Plus que 365 jours… (220/365)

Octobre est un foyard – X

A force de couler, avec ou sans pont par-dessus, l’eau arrive à Koblenz. L’eau continue, mais eux s’arrêtent.

Elle arrive la première, s’immerge dans la ville, pose son sac dans une auberge qui l’inspire, s’immerge encore, bain de ville. Elle s’imaginait Koblenz comme une ville de ponts, alors elle est déçue mais finit par se dire que c’est peut-être mieux ainsi, que ses chances de le voir sont plus grandes. Elle s’installe au milieu d’un pont, comme une sentinelle, pourtant les passants ne peuvent voir qu’une femme assise sur un banc, qui dessine, un de ces beaux bancs comme on n’en fait plus, de style empire, avec un dossier basculant, un banc réversible; regarder d’un côté ou de l’autre, regarder alternativement des deux côtés, dire au Rhin que ses rivages sont beaux, dire à la ville que ses rives sont belles.

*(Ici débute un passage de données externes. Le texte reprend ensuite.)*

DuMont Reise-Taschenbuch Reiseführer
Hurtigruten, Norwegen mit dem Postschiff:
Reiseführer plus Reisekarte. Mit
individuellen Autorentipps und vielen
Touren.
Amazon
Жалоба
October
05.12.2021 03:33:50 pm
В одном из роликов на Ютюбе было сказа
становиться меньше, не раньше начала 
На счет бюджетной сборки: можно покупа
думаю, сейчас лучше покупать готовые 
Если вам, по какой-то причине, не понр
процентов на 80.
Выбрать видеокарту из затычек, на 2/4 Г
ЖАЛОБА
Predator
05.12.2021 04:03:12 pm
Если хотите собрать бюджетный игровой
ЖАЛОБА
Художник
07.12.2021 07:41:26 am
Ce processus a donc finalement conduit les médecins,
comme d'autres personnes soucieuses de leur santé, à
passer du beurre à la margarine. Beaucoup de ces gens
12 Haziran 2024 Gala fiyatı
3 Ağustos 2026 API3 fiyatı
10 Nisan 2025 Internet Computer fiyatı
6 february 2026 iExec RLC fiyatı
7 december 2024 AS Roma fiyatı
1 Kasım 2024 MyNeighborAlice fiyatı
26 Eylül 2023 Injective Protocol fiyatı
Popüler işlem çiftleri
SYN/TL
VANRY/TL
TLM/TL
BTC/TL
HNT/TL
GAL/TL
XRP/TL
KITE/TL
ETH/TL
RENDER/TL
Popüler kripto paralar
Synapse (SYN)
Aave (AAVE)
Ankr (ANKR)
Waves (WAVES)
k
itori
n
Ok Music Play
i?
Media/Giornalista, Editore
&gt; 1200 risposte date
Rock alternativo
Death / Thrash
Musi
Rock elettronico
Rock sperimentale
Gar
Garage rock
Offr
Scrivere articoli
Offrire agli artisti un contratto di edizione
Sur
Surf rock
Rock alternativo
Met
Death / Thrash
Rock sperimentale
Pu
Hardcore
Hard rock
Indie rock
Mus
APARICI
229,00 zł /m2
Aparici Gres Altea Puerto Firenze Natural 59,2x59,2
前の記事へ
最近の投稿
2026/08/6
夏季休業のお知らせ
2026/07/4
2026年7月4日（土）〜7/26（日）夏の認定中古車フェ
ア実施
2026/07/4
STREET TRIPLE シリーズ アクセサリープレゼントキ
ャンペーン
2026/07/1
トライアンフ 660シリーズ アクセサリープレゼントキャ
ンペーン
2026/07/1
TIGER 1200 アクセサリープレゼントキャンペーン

Lui arrive plus tard et va prendre le chemin du pont, mais sur l’autre trottoir; elle va le voir, forcément, elle est tournée du bon côté. Mais d’où sortent-ils ces religieux qui envahissent soudain la chaussée, qui déboulent de partout? De sa place elle ne voit qu’un joyeux cortège qui défile longuement sur le trottoir d’en face, large flux marron qui franchit perpendiculairement le vert de l’eau, large flux sur un large trottoir. Elle ne pense pas à regarder au milieu des franciscains s’il y a un intrus à chasser, elle considère l’ensemble, veut saisir le mouvement, dessine très vite. Il y a dans ce défilé, se dit-elle, quelque chose de la fuite d’Egypte, la joie en plus, avec de l’ivresse; ça lui plaît de se dire que les hommes ont fait des progrès, qu’ils n’ont plus besoin qu’on leur ouvre les flots, qu’ils savent désormais construire des ponts. En terminant son dessin, elle ne se doute pas un instant que Gaspard le païen est passé sous son nez, dans cette marée humaine; il n’est pas grand le païen, alors au milieu de ces grands et gros franciscains… Mais il n’était pas caché Gaspard, juste noyé dans un flot qui l’a surpris et emporté; s’il avait vu Heinrika, Gaspard, il aurait changé de trottoir pour la rejoindre, mais à l’heure qu’il est, Gaspard, il est dans une taverne où les grands et gros franciscains l’ont entraîné, une taverne où ils ont échoué, et il boit des flûtes Gaspard, au milieu des grands et gros franciscains qui savent brasser et écluser, ces religieux qui ont baptisé une bière. Franziskaner.